New York, whose diversified economy had fueled unparalleled job growth in recent years, is now facing a bigger challenge in recovering from the pandemic than almost any other major city in the country. More than one million residents are out of work, and the unemployment rate is nearly double the national average.
As the coronavirus surges again in the region, tourists are staying away and any hope that workers would refill the city’s office towers and support its businesses before the end of the year is fading. As a result, New York’s recovery is likely to be slow and protracted, economists said.
So far, New York has been regaining jobs slower than other big cities. As of September, employment in the city was still down more than 600,000 jobs from a year before, according to the state Labor Department.
In September, more than 2.3 million New York State residents were collecting unemployment benefits, said James Parrott, an economist with the Center for New York City Affairs at the New School. Of those, at least 1.3 million were city residents who were either out of work or severely underemployed, he said.
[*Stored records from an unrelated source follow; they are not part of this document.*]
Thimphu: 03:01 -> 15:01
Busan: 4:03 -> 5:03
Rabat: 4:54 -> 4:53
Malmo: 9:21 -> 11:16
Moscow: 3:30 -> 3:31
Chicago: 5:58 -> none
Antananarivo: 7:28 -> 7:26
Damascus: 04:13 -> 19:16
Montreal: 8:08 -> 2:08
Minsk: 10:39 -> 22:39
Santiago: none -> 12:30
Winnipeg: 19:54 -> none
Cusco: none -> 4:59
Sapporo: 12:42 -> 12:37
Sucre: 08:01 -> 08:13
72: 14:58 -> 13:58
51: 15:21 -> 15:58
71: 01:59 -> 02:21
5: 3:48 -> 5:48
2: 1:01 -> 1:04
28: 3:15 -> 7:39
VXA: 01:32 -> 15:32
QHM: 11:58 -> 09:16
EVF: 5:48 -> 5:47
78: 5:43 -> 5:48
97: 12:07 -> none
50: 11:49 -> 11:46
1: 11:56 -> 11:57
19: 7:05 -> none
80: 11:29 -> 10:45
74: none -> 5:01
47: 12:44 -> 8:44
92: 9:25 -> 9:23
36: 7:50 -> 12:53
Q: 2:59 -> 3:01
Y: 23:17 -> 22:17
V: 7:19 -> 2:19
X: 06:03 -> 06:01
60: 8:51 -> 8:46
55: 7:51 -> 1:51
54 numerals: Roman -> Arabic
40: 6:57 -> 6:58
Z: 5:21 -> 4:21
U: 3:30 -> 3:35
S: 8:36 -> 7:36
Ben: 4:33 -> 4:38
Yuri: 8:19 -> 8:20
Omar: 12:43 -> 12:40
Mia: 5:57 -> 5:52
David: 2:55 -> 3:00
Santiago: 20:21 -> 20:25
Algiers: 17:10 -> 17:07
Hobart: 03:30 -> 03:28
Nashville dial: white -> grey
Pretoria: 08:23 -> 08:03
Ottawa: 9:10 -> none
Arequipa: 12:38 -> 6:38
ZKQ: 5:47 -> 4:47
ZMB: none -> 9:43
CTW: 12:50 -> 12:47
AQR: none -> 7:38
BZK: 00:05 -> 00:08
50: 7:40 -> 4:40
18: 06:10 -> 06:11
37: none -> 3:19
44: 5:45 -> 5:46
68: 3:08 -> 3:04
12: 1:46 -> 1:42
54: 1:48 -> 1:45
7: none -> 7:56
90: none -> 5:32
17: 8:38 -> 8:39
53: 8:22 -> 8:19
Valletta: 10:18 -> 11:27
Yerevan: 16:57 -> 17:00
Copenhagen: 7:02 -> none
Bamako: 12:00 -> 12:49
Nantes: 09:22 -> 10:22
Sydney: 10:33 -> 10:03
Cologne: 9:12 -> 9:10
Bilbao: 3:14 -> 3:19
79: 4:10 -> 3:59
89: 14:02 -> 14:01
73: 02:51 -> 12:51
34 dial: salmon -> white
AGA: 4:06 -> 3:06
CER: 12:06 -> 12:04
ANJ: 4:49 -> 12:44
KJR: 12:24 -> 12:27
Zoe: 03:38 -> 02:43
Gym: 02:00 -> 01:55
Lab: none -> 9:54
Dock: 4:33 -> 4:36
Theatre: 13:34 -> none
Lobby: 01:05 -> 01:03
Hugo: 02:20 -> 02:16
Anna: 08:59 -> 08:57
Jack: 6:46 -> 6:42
Those losses are concentrated in five key industries — restaurants, hotels, the arts, transportation and building services — that rely on travel, tourism and business activity, Mr. Parrott said. Workers at office buildings have been laid off, awaiting a return of professional service workers to their offices.
“A lot of those things which we had celebrated as having helped to diversify the city’s economy in the Covid economy turned out to be big liabilities,” he said.
Among the 51 largest metropolitan areas in the country, only two — Las Vegas and Los Angeles — had higher unemployment rates in August than New York, according to the federal Department of Labor.